Search code examples
sql-server-2005stored-proceduresdata-miningdata-scrubbing

SQL Server query to return percentage of null content in a table's fields


I'm looking to scrub data in migration project from a legacy system developed on SQL Server 2005, but the first order of business is to figure out which columns aren't really in use.
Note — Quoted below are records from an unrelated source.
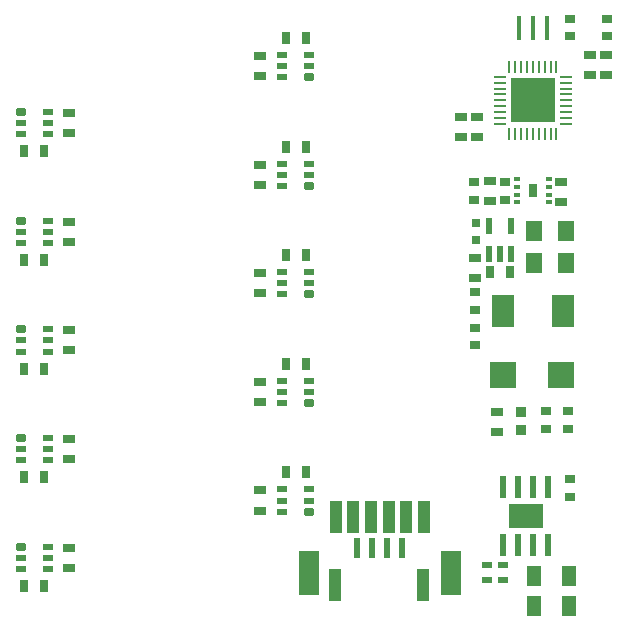
<source format=gtp>
G04*
G04 #@! TF.GenerationSoftware,Altium Limited,Altium Designer,21.4.1 (30)*
G04*
G04 Layer_Color=8421504*
%FSLAX44Y44*%
%MOMM*%
G71*
G04*
G04 #@! TF.SameCoordinates,D53256CB-C1F1-4DD1-8798-C7F680685F2F*
G04*
G04*
G04 #@! TF.FilePolarity,Positive*
G04*
G01*
G75*
%ADD17R,1.1500X1.8200*%
%ADD18R,0.2600X1.0800*%
%ADD19R,0.8500X0.6000*%
%ADD20R,1.0000X0.8000*%
%ADD21R,0.8000X1.0000*%
%ADD22R,0.9000X0.6000*%
G04:AMPARAMS|DCode=23|XSize=0.6mm|YSize=0.9mm|CornerRadius=0.15mm|HoleSize=0mm|Usage=FLASHONLY|Rotation=90.000|XOffset=0mm|YOffset=0mm|HoleType=Round|Shape=RoundedRectangle|*
%AMROUNDEDRECTD23*
21,1,0.6000,0.6000,0,0,90.0*
21,1,0.3000,0.9000,0,0,90.0*
1,1,0.3000,0.3000,0.1500*
1,1,0.3000,0.3000,-0.1500*
1,1,0.3000,-0.3000,-0.1500*
1,1,0.3000,-0.3000,0.1500*
%
%ADD23ROUNDEDRECTD23*%
%ADD24R,0.5250X0.3000*%
%ADD25R,0.9000X0.7000*%
%ADD26R,0.5588X1.3208*%
%ADD27R,0.8000X0.8000*%
%ADD28R,0.4000X2.0000*%
%ADD29R,0.9300X0.8900*%
%ADD30R,1.0000X2.7000*%
%ADD31R,1.8000X3.8000*%
%ADD32R,1.0800X0.2600*%
%ADD33R,3.7000X3.7000*%
%ADD34R,2.2000X2.3000*%
%ADD35R,1.9050X2.7940*%
%ADD36R,0.6000X1.9700*%
%ADD37R,3.0000X2.1300*%
%ADD38R,1.0000X2.7000*%
%ADD39R,0.6000X1.7000*%
%ADD40R,1.3800X1.8200*%
G36*
X1365902Y1181100D02*
X1341933D01*
Y1205070D01*
X1365902D01*
Y1181100D01*
D02*
G37*
G36*
X1357453Y1110700D02*
X1350952D01*
Y1121700D01*
X1357453D01*
Y1110700D01*
D02*
G37*
G36*
X1360610Y842030D02*
X1349210D01*
Y849030D01*
X1360610D01*
Y842030D01*
D02*
G37*
G36*
X1346810D02*
X1335410D01*
Y849030D01*
X1346810D01*
Y842030D01*
D02*
G37*
G36*
X1360610Y832630D02*
X1349210D01*
Y839630D01*
X1360610D01*
Y832630D01*
D02*
G37*
G36*
X1346810D02*
X1335410D01*
Y839630D01*
X1346810D01*
Y832630D01*
D02*
G37*
D17*
X1384720Y789910D02*
D03*
X1355020D02*
D03*
Y764510D02*
D03*
X1384720D02*
D03*
D18*
X1354202Y1220950D02*
D03*
X1359202D02*
D03*
X1364203D02*
D03*
X1369202D02*
D03*
X1374203D02*
D03*
Y1164650D02*
D03*
X1369202D02*
D03*
X1364203D02*
D03*
X1359202D02*
D03*
X1354202D02*
D03*
X1349203D02*
D03*
X1344202D02*
D03*
X1339203D02*
D03*
X1334202D02*
D03*
Y1220950D02*
D03*
X1339203D02*
D03*
X1344202D02*
D03*
X1349203D02*
D03*
D19*
X1329100Y786656D02*
D03*
Y799100D02*
D03*
X1315100Y786656D02*
D03*
Y799100D02*
D03*
D20*
X1123567Y1046492D02*
D03*
Y1029492D02*
D03*
Y954492D02*
D03*
Y937493D02*
D03*
Y1230492D02*
D03*
Y1213492D02*
D03*
Y1138193D02*
D03*
Y1121193D02*
D03*
X1123540Y862460D02*
D03*
Y845460D02*
D03*
X1306500Y1161650D02*
D03*
Y1178650D02*
D03*
X1293000Y1161650D02*
D03*
Y1178650D02*
D03*
X1305500Y1042400D02*
D03*
Y1059400D02*
D03*
X961660Y1182340D02*
D03*
Y1165340D02*
D03*
X961633Y1090007D02*
D03*
Y1073008D02*
D03*
Y998008D02*
D03*
Y981008D02*
D03*
Y906307D02*
D03*
Y889307D02*
D03*
Y814007D02*
D03*
Y797008D02*
D03*
X1402500Y1214170D02*
D03*
Y1231170D02*
D03*
X1416400Y1214135D02*
D03*
Y1231135D02*
D03*
X1377900Y1106800D02*
D03*
Y1123800D02*
D03*
X1324070Y929220D02*
D03*
Y912220D02*
D03*
X1317600Y1107532D02*
D03*
Y1124532D02*
D03*
D21*
X1162167Y1061892D02*
D03*
X1145167D02*
D03*
X1162167Y1153593D02*
D03*
X1145167D02*
D03*
X1162167Y969893D02*
D03*
X1145167D02*
D03*
X1162167Y1245892D02*
D03*
X1145167D02*
D03*
X1162140Y877860D02*
D03*
X1145140D02*
D03*
X923060Y1149940D02*
D03*
X940060D02*
D03*
X923033Y1057607D02*
D03*
X940033D02*
D03*
X923033Y965608D02*
D03*
X940033D02*
D03*
X923033Y873907D02*
D03*
X940033D02*
D03*
X923033Y781608D02*
D03*
X940033D02*
D03*
X1318200Y1047300D02*
D03*
X1335200D02*
D03*
D22*
X1164767Y1139191D02*
D03*
Y1129691D02*
D03*
X1141767Y1139191D02*
D03*
Y1129691D02*
D03*
Y1120191D02*
D03*
X1164767Y1231490D02*
D03*
Y1221990D02*
D03*
X1141767Y1231490D02*
D03*
Y1221990D02*
D03*
Y1212490D02*
D03*
X1164767Y1047490D02*
D03*
Y1037990D02*
D03*
X1141767Y1047490D02*
D03*
Y1037990D02*
D03*
Y1028490D02*
D03*
X1164767Y955490D02*
D03*
Y945990D02*
D03*
X1141767Y955490D02*
D03*
Y945990D02*
D03*
Y936490D02*
D03*
X1164740Y863457D02*
D03*
Y853958D02*
D03*
X1141740Y863457D02*
D03*
Y853958D02*
D03*
Y844457D02*
D03*
X920460Y1173842D02*
D03*
Y1164342D02*
D03*
X943460D02*
D03*
Y1173842D02*
D03*
Y1183343D02*
D03*
X920433Y1081510D02*
D03*
Y1072010D02*
D03*
X943433D02*
D03*
Y1081510D02*
D03*
Y1091010D02*
D03*
X920433Y989510D02*
D03*
Y980010D02*
D03*
X943433D02*
D03*
Y989510D02*
D03*
Y999010D02*
D03*
X920433Y897809D02*
D03*
Y888309D02*
D03*
X943433D02*
D03*
Y897809D02*
D03*
Y907309D02*
D03*
X920433Y805510D02*
D03*
Y796010D02*
D03*
X943433D02*
D03*
Y805510D02*
D03*
Y815010D02*
D03*
D23*
X1164767Y1120191D02*
D03*
Y1212490D02*
D03*
Y1028490D02*
D03*
Y936490D02*
D03*
X1164740Y844457D02*
D03*
X920460Y1183343D02*
D03*
X920433Y1091010D02*
D03*
Y999010D02*
D03*
Y907309D02*
D03*
Y815010D02*
D03*
D24*
X1340578Y1119450D02*
D03*
Y1112950D02*
D03*
X1367827Y1125950D02*
D03*
Y1119450D02*
D03*
Y1112950D02*
D03*
Y1106450D02*
D03*
X1340578Y1125950D02*
D03*
Y1106450D02*
D03*
D25*
X1304200Y1123532D02*
D03*
Y1108532D02*
D03*
X1305500Y1015300D02*
D03*
Y1030300D02*
D03*
Y985300D02*
D03*
Y1000300D02*
D03*
X1416900Y1261935D02*
D03*
Y1246935D02*
D03*
X1385900Y1261935D02*
D03*
Y1246935D02*
D03*
X1383570Y914720D02*
D03*
Y929720D02*
D03*
X1385570Y871930D02*
D03*
Y856930D02*
D03*
X1364903Y914720D02*
D03*
Y929720D02*
D03*
X1330700Y1123532D02*
D03*
Y1108532D02*
D03*
D26*
X1317302Y1062816D02*
D03*
X1326700D02*
D03*
X1336098D02*
D03*
Y1086184D02*
D03*
X1317302D02*
D03*
D27*
X1305750Y1089200D02*
D03*
Y1074200D02*
D03*
D28*
X1342202Y1254300D02*
D03*
X1354202D02*
D03*
X1366202D02*
D03*
D29*
X1344387Y913370D02*
D03*
Y928770D02*
D03*
D30*
X1187168Y839769D02*
D03*
X1202168D02*
D03*
X1217168D02*
D03*
X1232168D02*
D03*
X1247168D02*
D03*
X1262168D02*
D03*
D31*
X1164668Y792769D02*
D03*
X1284668D02*
D03*
D32*
X1382352Y1212800D02*
D03*
X1326052D02*
D03*
X1382352Y1207800D02*
D03*
Y1202800D02*
D03*
Y1197800D02*
D03*
Y1192800D02*
D03*
Y1187800D02*
D03*
Y1182800D02*
D03*
Y1177800D02*
D03*
Y1172800D02*
D03*
X1326052D02*
D03*
Y1177800D02*
D03*
Y1182800D02*
D03*
Y1187800D02*
D03*
Y1192800D02*
D03*
Y1197800D02*
D03*
Y1202800D02*
D03*
Y1207800D02*
D03*
D33*
X1354202Y1192800D02*
D03*
D34*
X1329070Y960090D02*
D03*
X1378070D02*
D03*
D35*
X1379867Y1014190D02*
D03*
X1329067D02*
D03*
D36*
X1328960Y816080D02*
D03*
X1341660D02*
D03*
X1354360D02*
D03*
X1367060D02*
D03*
Y865580D02*
D03*
X1354360D02*
D03*
X1341660D02*
D03*
X1328960D02*
D03*
D37*
X1348010Y840830D02*
D03*
D38*
X1261565Y782033D02*
D03*
X1187065D02*
D03*
D39*
X1243065Y814034D02*
D03*
X1230565D02*
D03*
X1205565D02*
D03*
X1218065D02*
D03*
D40*
X1355215Y1055340D02*
D03*
X1382595D02*
D03*
X1355215Y1082010D02*
D03*
X1382595D02*
D03*
M02*

</source>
The general logic behind my approach is to identify columns that are mostly left blank (i.e., most or all rows contain null values, for that column, in that table). This would be executed as a stored procedure, where the ideal output would be something like:

TABLE: contacts (10000 records)
---------------------------------
FIELD: id | 0 (0%) Null Records
FIELD: username | 0 (0%) Null Records
FIELD: phonenumber | 8,200 (82%) Null Records
FIELD: email | 300 (3%) Null records
FIELD: icq | 9,900 (99%) Null Records
FIELD: zip | 100 (1%) Null Records

Here's the catch: some tables have over 100 columns, so the real key is for the procedure to loop through the columns of a given table, so I don't have to key in a long string of column names to run the query. Any help on how to do this would be great,

Thanks.


Solution

  • You can use the column metadata to create some queries like this:

    select 'select ''' + table_name + ''' table_name, ''' 
    + column_name + ''' column_name, count(*) nullcount '
    + 'from [' + table_name + '] where [' + column_name + '] is null '
    from information_schema.columns
    

    If you run the query above, you will get a list of select queries. Copy paste to a text editor and insert 'union all' between the selects, it will look like this:

    select 'companies' table_name, 'id' column_name, count(*) nullcount from [companies] where [id] is null 
    union all
    select 'companies' table_name, 'code' column_name, count(*) nullcount from [companies] where [code] is null 
    union all
    ...
    

    Then run those unioned selects.

    For list of tables, you can use the same trick with metadata in information_schema.tables.

    Then combine the two lists in excel using vlookup, or build a more complex queries with subqueries using information_schema.tables and information_schema.columns.